2. The multi-stage damping support for bridge design according to claim 1, wherein: connecting plate (4) bottom both sides are connected with supplementary damping device (26), supplementary damping device (26) is including shock attenuation post (27), fly leaf (5) are run through and extend to its downside to shock attenuation post (27) bottom, shock attenuation post (27) bottom is equipped with guide way (28), sliding connection has the shape of falling T seat (29) in guide way (28), the shape of falling T seat (29) is connected with fifth spring (30), the bottom at shock attenuation post (27) is installed to the free end of fifth spring (30).

3. The multi-stage damping support for bridge design according to claim 2, wherein: inverted T shape seat (29) is equipped with cushion chamber (31), install bouncing ball (32) in cushion chamber (31), bouncing ball (32) top is connected with clamp plate (33), clamp plate (33) are connected with depression bar (34), depression bar (34) are installed in guide way (28).

4. The multi-stage damping support for bridge design according to claim 3, wherein: the welding of both sides and hydraulic tank (17) junction of diaphragm (25) has and strengthens seat (35), be connected with between diaphragm (25) and hydraulic tank (17) and strengthen vaulting pole (36).

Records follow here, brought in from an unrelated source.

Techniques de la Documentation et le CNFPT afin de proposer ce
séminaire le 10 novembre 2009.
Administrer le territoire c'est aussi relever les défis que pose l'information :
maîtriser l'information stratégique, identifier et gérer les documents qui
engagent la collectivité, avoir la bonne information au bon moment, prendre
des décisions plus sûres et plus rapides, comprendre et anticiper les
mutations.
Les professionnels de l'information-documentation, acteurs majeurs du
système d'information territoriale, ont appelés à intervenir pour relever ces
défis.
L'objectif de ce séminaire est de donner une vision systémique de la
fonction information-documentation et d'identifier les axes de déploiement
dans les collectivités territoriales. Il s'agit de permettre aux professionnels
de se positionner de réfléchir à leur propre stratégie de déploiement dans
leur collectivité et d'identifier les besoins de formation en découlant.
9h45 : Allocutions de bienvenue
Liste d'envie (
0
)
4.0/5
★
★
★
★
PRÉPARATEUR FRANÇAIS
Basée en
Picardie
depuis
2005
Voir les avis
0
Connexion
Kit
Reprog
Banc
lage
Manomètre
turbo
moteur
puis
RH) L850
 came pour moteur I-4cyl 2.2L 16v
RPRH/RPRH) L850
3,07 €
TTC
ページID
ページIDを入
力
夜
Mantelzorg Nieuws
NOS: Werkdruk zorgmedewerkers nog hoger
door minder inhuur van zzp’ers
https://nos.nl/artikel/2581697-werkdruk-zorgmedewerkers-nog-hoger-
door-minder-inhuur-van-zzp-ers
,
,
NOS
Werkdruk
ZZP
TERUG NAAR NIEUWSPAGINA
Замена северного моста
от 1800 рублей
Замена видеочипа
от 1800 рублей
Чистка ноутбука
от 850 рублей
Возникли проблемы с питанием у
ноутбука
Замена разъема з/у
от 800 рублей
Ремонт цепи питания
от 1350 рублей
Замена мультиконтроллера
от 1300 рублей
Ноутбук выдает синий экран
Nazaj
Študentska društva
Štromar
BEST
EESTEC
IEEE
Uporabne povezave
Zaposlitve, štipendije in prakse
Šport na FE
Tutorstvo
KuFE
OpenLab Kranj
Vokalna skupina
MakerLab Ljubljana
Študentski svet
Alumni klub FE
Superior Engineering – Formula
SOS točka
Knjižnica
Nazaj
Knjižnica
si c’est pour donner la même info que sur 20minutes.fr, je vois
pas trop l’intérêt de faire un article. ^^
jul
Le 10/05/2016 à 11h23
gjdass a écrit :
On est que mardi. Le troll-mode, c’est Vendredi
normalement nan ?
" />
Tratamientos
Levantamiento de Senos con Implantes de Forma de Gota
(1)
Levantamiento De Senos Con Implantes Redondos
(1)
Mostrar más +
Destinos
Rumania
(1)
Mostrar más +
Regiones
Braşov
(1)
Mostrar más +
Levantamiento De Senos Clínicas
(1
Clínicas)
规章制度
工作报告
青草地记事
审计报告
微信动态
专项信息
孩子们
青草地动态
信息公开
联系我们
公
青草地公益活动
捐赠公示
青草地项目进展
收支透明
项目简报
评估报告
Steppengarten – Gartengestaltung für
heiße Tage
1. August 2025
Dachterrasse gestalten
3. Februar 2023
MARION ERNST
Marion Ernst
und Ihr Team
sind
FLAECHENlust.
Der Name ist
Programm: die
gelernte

5. The multi-stage damping support for bridge design according to claim 4, wherein: and sealing lantern rings are arranged at the joints of the hydraulic oil tank (17), the pressing column (19) and the support rod (22).

6. The multi-stage damping support for bridge design according to claim 5, wherein: reinforcing ribs (37) are welded at the joint of the movable plate (5) and the push column (15).

7. The multi-stage damping support for bridge design according to claim 6, wherein: the roller (14) and the roller (16) are made of rubber materials.

8. The multi-stage damping support for bridge design according to claim 7, wherein: the base (1) is provided with a sliding groove (38), and the roller (14) is slidably mounted in the sliding groove (38).

9. The multi-stage damping support for bridge design according to claim 8, wherein: the surface of the stress inclined plane (13) is provided with a protective sleeve.